== Your instructions ==
The answer must be every line below that holds the word "thuật".

(Extracted information begins)

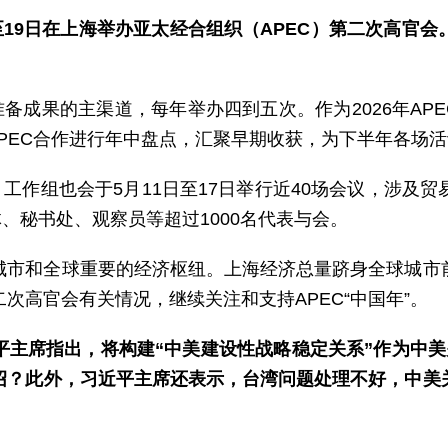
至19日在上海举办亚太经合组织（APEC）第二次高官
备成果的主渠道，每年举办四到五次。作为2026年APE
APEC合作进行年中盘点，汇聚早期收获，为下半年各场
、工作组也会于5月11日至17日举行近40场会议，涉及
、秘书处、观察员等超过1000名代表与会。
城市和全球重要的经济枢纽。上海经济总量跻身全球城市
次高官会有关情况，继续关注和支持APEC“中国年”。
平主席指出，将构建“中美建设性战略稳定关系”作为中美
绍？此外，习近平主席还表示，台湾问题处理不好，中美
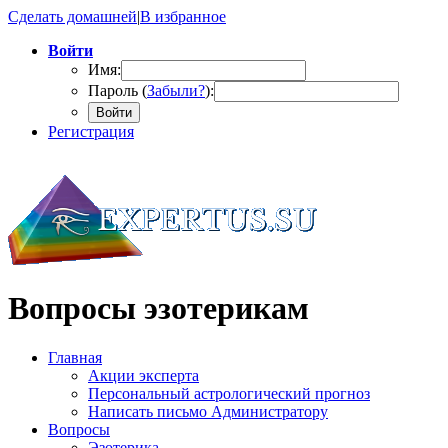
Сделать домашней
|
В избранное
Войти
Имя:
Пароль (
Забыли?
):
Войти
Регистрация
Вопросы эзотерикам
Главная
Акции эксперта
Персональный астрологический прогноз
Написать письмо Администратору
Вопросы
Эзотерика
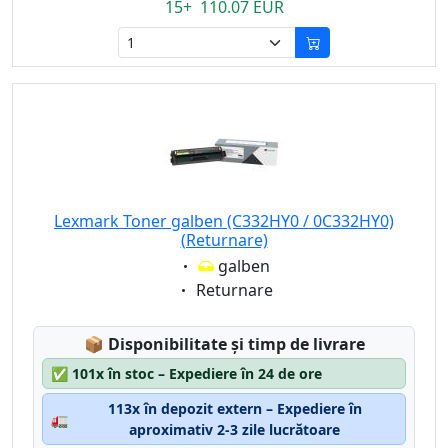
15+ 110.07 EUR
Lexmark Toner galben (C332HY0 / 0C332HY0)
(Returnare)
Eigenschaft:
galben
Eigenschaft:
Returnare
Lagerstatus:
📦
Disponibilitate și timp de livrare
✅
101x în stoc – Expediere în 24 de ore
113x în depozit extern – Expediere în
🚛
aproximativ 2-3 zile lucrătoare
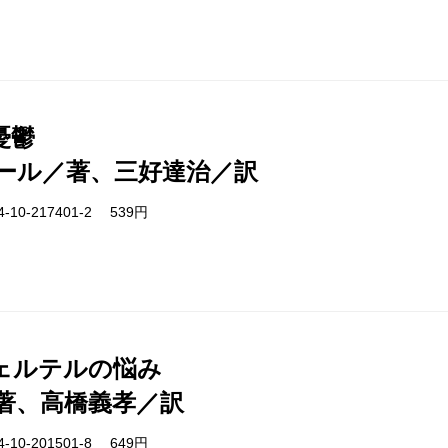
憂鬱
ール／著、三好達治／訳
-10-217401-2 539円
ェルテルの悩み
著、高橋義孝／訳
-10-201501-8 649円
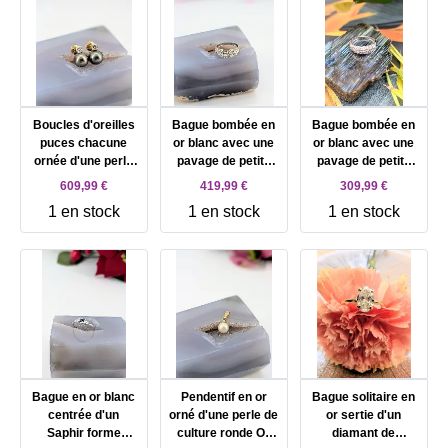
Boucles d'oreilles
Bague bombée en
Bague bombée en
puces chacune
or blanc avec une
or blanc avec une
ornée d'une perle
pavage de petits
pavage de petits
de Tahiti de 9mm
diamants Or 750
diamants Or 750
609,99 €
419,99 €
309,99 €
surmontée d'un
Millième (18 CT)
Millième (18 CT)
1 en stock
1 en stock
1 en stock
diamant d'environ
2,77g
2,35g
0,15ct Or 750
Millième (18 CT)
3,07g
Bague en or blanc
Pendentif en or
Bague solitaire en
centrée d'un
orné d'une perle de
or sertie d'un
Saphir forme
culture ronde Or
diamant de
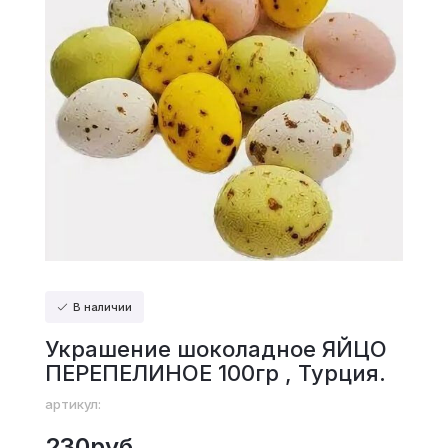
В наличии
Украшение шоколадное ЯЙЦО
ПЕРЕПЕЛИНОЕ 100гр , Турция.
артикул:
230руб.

(Extracted information ends)
(Extracted information begins)

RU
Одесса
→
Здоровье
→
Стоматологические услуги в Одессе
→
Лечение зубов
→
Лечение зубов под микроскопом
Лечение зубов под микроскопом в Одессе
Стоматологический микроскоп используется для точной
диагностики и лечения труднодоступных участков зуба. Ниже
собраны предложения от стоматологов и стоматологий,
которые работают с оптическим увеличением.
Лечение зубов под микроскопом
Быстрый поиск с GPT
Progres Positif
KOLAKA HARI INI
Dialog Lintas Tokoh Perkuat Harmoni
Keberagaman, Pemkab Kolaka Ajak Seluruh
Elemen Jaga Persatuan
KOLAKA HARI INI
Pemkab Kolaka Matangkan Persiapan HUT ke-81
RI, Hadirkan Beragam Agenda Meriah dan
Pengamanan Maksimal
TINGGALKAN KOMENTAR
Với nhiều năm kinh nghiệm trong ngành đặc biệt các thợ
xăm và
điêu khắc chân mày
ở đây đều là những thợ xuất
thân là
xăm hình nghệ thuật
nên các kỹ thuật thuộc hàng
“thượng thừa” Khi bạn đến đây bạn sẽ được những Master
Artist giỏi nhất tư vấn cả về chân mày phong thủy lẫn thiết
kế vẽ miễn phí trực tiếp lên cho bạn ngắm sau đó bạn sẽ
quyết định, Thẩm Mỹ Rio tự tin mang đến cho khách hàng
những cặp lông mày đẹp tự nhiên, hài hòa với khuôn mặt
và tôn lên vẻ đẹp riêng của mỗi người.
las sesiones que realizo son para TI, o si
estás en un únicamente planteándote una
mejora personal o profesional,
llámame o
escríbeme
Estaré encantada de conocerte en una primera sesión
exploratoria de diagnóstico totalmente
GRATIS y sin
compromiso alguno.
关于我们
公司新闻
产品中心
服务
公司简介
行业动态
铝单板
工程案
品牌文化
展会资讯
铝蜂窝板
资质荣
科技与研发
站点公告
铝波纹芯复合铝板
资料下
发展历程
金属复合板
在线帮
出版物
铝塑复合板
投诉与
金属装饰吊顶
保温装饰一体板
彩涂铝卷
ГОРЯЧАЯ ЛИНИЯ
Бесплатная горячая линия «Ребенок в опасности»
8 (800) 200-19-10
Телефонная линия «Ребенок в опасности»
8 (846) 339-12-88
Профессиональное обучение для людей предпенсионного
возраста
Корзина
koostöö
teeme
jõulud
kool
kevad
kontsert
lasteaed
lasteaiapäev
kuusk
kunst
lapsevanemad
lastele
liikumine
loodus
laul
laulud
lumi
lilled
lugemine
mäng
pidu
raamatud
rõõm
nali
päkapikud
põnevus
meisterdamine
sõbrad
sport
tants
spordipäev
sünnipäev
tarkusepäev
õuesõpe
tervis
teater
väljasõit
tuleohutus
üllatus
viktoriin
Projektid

(Extracted information ends)

== Your response ==
xăm hình nghệ thuật
nên các kỹ thuật thuộc hàng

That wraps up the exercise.